• [Information provided]
########
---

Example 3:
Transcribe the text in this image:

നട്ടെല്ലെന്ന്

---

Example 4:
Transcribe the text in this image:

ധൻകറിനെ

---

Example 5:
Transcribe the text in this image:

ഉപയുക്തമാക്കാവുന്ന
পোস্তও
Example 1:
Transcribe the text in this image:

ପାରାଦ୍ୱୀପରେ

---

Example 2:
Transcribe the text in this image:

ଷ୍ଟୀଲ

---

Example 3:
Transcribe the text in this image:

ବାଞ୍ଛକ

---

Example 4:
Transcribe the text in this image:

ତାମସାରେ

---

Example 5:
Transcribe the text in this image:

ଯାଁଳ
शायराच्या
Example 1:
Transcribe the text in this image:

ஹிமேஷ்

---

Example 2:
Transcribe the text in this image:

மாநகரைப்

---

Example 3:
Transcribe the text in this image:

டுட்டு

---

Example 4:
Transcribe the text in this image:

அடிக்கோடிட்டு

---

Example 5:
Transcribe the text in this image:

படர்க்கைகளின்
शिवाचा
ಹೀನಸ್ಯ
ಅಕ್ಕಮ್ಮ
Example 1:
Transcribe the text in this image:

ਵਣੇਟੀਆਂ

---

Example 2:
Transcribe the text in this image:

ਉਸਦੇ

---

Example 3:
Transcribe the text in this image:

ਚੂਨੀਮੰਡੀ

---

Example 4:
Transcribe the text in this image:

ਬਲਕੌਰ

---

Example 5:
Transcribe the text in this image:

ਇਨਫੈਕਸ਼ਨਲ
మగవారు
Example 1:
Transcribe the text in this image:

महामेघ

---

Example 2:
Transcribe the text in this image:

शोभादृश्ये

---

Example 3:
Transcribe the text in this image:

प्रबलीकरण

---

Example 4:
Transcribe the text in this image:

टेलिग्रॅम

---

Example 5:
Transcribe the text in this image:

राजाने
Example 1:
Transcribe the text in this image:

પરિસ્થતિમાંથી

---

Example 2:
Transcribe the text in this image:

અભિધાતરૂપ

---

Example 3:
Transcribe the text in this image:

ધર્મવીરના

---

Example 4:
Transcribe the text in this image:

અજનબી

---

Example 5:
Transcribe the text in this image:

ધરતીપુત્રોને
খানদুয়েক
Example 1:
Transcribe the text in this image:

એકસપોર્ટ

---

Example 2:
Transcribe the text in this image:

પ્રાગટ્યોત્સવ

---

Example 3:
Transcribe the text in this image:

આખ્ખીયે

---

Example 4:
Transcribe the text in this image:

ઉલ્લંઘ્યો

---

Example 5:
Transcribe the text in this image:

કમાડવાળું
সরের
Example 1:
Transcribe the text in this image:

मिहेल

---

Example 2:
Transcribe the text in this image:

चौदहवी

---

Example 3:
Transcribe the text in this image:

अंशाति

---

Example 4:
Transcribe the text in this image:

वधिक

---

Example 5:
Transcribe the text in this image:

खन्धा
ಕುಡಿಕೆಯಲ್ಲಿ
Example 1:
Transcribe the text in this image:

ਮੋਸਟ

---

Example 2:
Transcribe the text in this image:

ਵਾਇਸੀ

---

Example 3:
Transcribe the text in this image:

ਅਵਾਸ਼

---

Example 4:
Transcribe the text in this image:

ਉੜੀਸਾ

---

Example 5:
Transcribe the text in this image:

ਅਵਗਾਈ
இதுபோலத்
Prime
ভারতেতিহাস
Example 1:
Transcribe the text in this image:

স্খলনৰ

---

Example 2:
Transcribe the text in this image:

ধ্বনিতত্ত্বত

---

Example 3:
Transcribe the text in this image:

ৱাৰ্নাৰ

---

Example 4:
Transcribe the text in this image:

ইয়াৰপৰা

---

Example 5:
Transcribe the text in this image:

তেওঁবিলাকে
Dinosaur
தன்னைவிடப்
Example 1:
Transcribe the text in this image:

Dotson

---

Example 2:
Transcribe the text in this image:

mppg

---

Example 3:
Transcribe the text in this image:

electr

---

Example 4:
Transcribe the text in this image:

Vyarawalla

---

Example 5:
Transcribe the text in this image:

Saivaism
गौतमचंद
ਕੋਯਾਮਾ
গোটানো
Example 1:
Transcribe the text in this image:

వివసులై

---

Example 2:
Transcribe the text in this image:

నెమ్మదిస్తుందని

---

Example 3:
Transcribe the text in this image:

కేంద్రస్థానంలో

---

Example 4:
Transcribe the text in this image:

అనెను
########
• [Exercise aim]
Retype all the material exactly, missing nothing.

• [Exercise answer]
---

Example 3:
Transcribe the text in this image:

നട്ടെല്ലെന്ന്

---

Example 4:
Transcribe the text in this image:

ധൻകറിനെ

---

Example 5:
Transcribe the text in this image:

ഉപയുക്തമാക്കാവുന്ന
পোস্তও
Example 1:
Transcribe the text in this image:

ପାରାଦ୍ୱୀପରେ

---

Example 2:
Transcribe the text in this image:

ଷ୍ଟୀଲ

---

Example 3:
Transcribe the text in this image:

ବାଞ୍ଛକ

---

Example 4:
Transcribe the text in this image:

ତାମସାରେ

---

Example 5:
Transcribe the text in this image:

ଯାଁଳ
शायराच्या
Example 1:
Transcribe the text in this image:

ஹிமேஷ்

---

Example 2:
Transcribe the text in this image:

மாநகரைப்

---

Example 3:
Transcribe the text in this image:

டுட்டு

---

Example 4:
Transcribe the text in this image:

அடிக்கோடிட்டு

---

Example 5:
Transcribe the text in this image:

படர்க்கைகளின்
शिवाचा
ಹೀನಸ್ಯ
ಅಕ್ಕಮ್ಮ
Example 1:
Transcribe the text in this image:

ਵਣੇਟੀਆਂ

---

Example 2:
Transcribe the text in this image:

ਉਸਦੇ

---

Example 3:
Transcribe the text in this image:

ਚੂਨੀਮੰਡੀ

---

Example 4:
Transcribe the text in this image:

ਬਲਕੌਰ

---

Example 5:
Transcribe the text in this image:

ਇਨਫੈਕਸ਼ਨਲ
మగవారు
Example 1:
Transcribe the text in this image:

महामेघ

---

Example 2:
Transcribe the text in this image:

शोभादृश्ये

---

Example 3:
Transcribe the text in this image:

प्रबलीकरण

---

Example 4:
Transcribe the text in this image:

टेलिग्रॅम

---

Example 5:
Transcribe the text in this image:

राजाने
Example 1:
Transcribe the text in this image:

પરિસ્થતિમાંથી

---

Example 2:
Transcribe the text in this image:

અભિધાતરૂપ

---

Example 3:
Transcribe the text in this image:

ધર્મવીરના

---

Example 4:
Transcribe the text in this image:

અજનબી

---

Example 5:
Transcribe the text in this image:

ધરતીપુત્રોને
খানদুয়েক
Example 1:
Transcribe the text in this image:

એકસપોર્ટ

---

Example 2:
Transcribe the text in this image:

પ્રાગટ્યોત્સવ

---

Example 3:
Transcribe the text in this image:

આખ્ખીયે

---

Example 4:
Transcribe the text in this image:

ઉલ્લંઘ્યો

---

Example 5:
Transcribe the text in this image:

કમાડવાળું
সরের
Example 1:
Transcribe the text in this image:

मिहेल

---

Example 2:
Transcribe the text in this image:

चौदहवी

---

Example 3:
Transcribe the text in this image:

अंशाति

---

Example 4:
Transcribe the text in this image:

वधिक

---

Example 5:
Transcribe the text in this image:

खन्धा
ಕುಡಿಕೆಯಲ್ಲಿ
Example 1:
Transcribe the text in this image:

ਮੋਸਟ

---

Example 2:
Transcribe the text in this image:

ਵਾਇਸੀ

---

Example 3:
Transcribe the text in this image:

ਅਵਾਸ਼

---

Example 4:
Transcribe the text in this image:

ਉੜੀਸਾ

---

Example 5:
Transcribe the text in this image:

ਅਵਗਾਈ
இதுபோலத்
Prime
ভারতেতিহাস
Example 1:
Transcribe the text in this image:

স্খলনৰ

---

Example 2:
Transcribe the text in this image:

ধ্বনিতত্ত্বত

---

Example 3:
Transcribe the text in this image:

ৱাৰ্নাৰ

---

Example 4:
Transcribe the text in this image:

ইয়াৰপৰা

---

Example 5:
Transcribe the text in this image:

তেওঁবিলাকে
Dinosaur
தன்னைவிடப்
Example 1:
Transcribe the text in this image:

Dotson

---

Example 2:
Transcribe the text in this image:

mppg

---

Example 3:
Transcribe the text in this image:

electr

---

Example 4:
Transcribe the text in this image:

Vyarawalla

---

Example 5:
Transcribe the text in this image:

Saivaism
गौतमचंद
ਕੋਯਾਮਾ
গোটানো
Example 1:
Transcribe the text in this image:

వివసులై

---

Example 2:
Transcribe the text in this image:

నెమ్మదిస్తుందని

---

Example 3:
Transcribe the text in this image:

కేంద్రస్థానంలో

---

Example 4:
Transcribe the text in this image:

అనెను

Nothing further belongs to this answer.